Stored items:

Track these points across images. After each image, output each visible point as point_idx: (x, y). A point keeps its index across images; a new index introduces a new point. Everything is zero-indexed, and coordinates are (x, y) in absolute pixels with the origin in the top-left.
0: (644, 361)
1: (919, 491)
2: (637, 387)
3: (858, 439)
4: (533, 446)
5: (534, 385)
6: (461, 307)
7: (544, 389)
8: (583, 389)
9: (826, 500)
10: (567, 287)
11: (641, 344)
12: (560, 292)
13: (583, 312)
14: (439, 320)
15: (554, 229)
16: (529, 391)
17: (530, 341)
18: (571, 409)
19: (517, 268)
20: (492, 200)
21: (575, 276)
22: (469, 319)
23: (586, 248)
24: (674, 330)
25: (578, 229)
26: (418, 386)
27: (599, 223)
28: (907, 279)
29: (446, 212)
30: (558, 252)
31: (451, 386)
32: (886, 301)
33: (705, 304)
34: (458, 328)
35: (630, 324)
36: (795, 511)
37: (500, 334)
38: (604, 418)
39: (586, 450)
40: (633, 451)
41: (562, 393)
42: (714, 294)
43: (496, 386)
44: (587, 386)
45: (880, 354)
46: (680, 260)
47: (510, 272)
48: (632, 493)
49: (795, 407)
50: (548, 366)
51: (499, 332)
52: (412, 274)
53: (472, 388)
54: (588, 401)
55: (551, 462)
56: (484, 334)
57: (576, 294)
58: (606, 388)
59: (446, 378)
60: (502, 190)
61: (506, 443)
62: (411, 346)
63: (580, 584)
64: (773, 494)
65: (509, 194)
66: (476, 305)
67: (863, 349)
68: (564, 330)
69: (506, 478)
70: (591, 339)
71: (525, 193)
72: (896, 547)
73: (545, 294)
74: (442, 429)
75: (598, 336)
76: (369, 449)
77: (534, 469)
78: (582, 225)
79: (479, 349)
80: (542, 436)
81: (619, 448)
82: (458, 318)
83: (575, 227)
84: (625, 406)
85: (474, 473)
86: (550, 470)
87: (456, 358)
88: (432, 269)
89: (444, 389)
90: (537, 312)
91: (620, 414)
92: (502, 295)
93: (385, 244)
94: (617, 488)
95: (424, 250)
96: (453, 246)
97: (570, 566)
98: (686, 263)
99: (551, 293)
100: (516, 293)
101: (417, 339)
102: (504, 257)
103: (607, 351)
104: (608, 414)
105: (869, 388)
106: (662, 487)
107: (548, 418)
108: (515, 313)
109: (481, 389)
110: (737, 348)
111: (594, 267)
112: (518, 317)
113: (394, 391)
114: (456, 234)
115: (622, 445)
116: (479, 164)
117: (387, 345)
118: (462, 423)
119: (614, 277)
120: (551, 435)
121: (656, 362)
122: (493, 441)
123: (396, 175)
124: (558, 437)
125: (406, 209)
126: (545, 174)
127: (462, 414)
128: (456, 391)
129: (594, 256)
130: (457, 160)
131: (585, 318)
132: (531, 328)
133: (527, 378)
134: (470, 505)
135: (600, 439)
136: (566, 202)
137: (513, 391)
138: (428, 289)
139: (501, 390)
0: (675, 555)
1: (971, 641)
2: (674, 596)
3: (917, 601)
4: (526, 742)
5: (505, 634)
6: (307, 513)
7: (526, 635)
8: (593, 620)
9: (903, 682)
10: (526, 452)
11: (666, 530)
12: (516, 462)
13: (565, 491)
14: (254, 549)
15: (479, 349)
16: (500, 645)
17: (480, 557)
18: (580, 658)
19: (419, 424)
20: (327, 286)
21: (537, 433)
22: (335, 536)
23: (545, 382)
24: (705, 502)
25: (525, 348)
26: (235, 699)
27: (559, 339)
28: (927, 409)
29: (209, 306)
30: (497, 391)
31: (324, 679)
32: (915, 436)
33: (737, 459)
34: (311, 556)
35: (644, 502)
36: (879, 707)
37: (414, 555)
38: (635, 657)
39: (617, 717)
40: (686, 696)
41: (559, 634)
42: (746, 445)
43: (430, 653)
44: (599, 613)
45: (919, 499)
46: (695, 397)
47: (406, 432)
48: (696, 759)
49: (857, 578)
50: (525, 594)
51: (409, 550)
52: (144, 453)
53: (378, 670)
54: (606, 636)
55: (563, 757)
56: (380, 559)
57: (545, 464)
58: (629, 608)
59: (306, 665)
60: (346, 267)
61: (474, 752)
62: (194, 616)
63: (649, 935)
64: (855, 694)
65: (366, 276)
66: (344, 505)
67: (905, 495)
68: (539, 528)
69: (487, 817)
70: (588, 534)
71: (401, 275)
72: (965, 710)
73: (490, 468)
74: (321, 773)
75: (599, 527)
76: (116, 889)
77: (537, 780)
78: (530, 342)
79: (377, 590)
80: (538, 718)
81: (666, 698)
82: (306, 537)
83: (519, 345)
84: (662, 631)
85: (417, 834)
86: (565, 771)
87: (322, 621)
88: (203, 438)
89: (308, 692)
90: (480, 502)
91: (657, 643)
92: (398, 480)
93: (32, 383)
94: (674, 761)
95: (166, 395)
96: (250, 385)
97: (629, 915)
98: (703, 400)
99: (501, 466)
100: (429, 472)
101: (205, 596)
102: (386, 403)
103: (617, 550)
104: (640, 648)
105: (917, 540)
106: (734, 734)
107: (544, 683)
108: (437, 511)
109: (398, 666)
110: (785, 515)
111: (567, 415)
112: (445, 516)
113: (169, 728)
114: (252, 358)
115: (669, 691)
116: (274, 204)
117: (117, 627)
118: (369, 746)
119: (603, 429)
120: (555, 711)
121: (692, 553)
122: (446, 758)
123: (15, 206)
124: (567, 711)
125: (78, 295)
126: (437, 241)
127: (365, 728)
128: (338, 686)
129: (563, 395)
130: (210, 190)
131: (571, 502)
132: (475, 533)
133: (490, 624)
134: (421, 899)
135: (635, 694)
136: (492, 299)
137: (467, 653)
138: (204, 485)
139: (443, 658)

==

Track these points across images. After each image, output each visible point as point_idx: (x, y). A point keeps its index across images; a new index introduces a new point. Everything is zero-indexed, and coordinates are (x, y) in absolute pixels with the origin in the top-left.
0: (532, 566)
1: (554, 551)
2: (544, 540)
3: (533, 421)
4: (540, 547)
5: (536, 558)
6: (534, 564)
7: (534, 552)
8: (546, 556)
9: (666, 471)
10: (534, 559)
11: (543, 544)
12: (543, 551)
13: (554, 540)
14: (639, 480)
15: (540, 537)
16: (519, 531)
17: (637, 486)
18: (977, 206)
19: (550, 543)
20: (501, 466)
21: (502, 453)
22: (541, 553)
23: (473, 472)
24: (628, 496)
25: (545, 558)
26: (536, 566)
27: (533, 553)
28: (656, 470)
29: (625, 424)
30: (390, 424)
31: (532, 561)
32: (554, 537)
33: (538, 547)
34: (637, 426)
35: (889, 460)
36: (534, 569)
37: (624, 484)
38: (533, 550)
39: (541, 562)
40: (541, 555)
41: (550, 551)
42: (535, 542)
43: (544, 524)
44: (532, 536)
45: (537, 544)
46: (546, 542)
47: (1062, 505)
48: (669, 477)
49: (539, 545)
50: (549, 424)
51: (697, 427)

* * *

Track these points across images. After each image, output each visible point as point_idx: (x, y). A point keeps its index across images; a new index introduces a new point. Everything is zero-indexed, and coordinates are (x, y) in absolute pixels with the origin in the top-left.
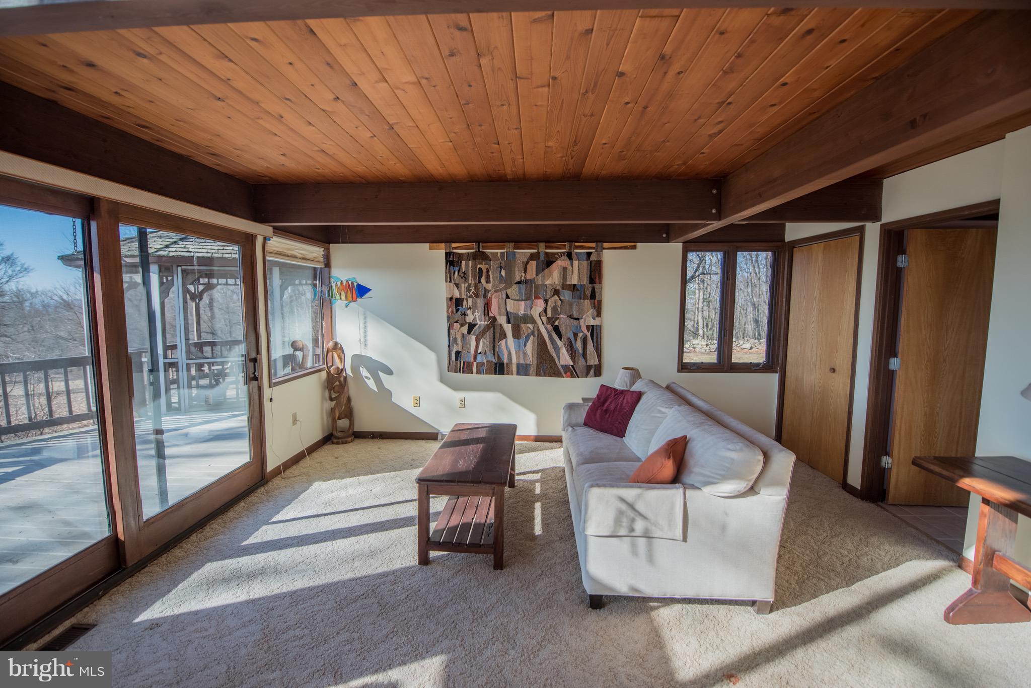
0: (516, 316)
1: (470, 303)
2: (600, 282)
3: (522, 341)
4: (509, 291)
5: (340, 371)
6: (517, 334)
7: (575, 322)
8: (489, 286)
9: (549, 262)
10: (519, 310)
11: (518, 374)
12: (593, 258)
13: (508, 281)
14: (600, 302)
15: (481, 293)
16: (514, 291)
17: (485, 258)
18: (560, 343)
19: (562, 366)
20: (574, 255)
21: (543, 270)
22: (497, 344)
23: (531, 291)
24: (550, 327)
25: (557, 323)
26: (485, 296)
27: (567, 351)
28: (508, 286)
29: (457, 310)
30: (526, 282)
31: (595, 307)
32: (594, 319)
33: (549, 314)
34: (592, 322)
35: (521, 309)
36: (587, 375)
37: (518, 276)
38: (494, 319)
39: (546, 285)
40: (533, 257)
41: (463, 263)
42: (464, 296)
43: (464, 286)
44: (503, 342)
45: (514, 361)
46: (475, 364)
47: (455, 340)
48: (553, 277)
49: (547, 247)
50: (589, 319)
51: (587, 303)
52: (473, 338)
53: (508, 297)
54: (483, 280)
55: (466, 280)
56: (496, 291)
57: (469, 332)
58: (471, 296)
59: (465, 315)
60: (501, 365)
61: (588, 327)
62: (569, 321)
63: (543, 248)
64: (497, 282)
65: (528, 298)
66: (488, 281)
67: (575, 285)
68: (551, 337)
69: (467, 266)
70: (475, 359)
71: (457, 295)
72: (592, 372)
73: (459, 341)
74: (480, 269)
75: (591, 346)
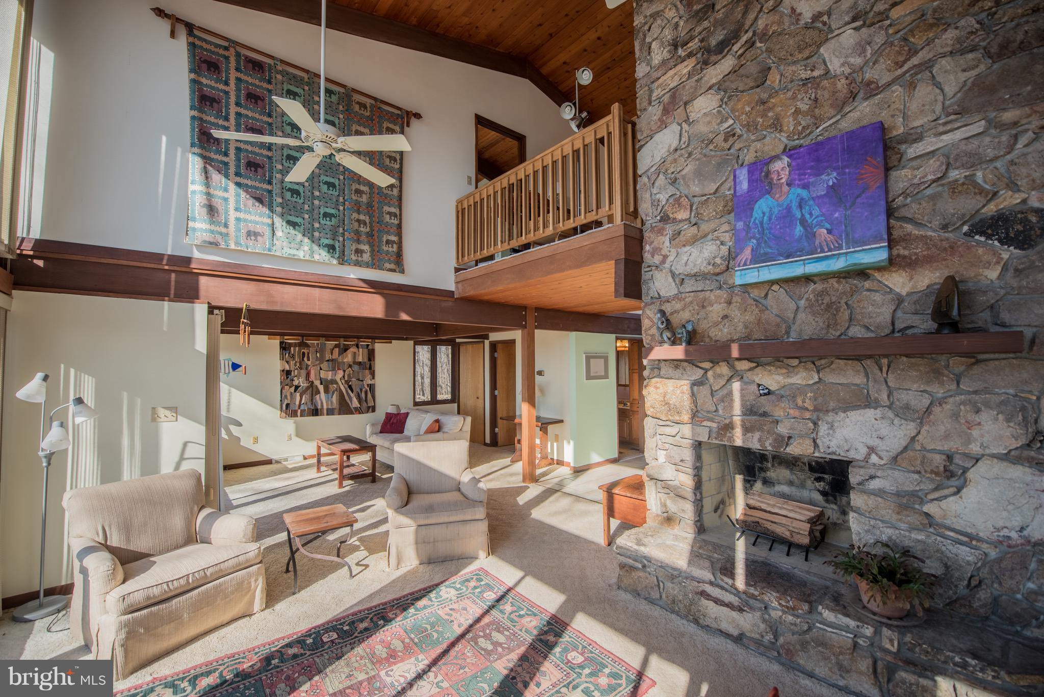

(Problem to solve) Above are the records; copy exactly the lines from the line with "30: (390, 424)" through the line with "51: (697, 427)", both included.

(Answer space)
30: (390, 424)
31: (532, 561)
32: (554, 537)
33: (538, 547)
34: (637, 426)
35: (889, 460)
36: (534, 569)
37: (624, 484)
38: (533, 550)
39: (541, 562)
40: (541, 555)
41: (550, 551)
42: (535, 542)
43: (544, 524)
44: (532, 536)
45: (537, 544)
46: (546, 542)
47: (1062, 505)
48: (669, 477)
49: (539, 545)
50: (549, 424)
51: (697, 427)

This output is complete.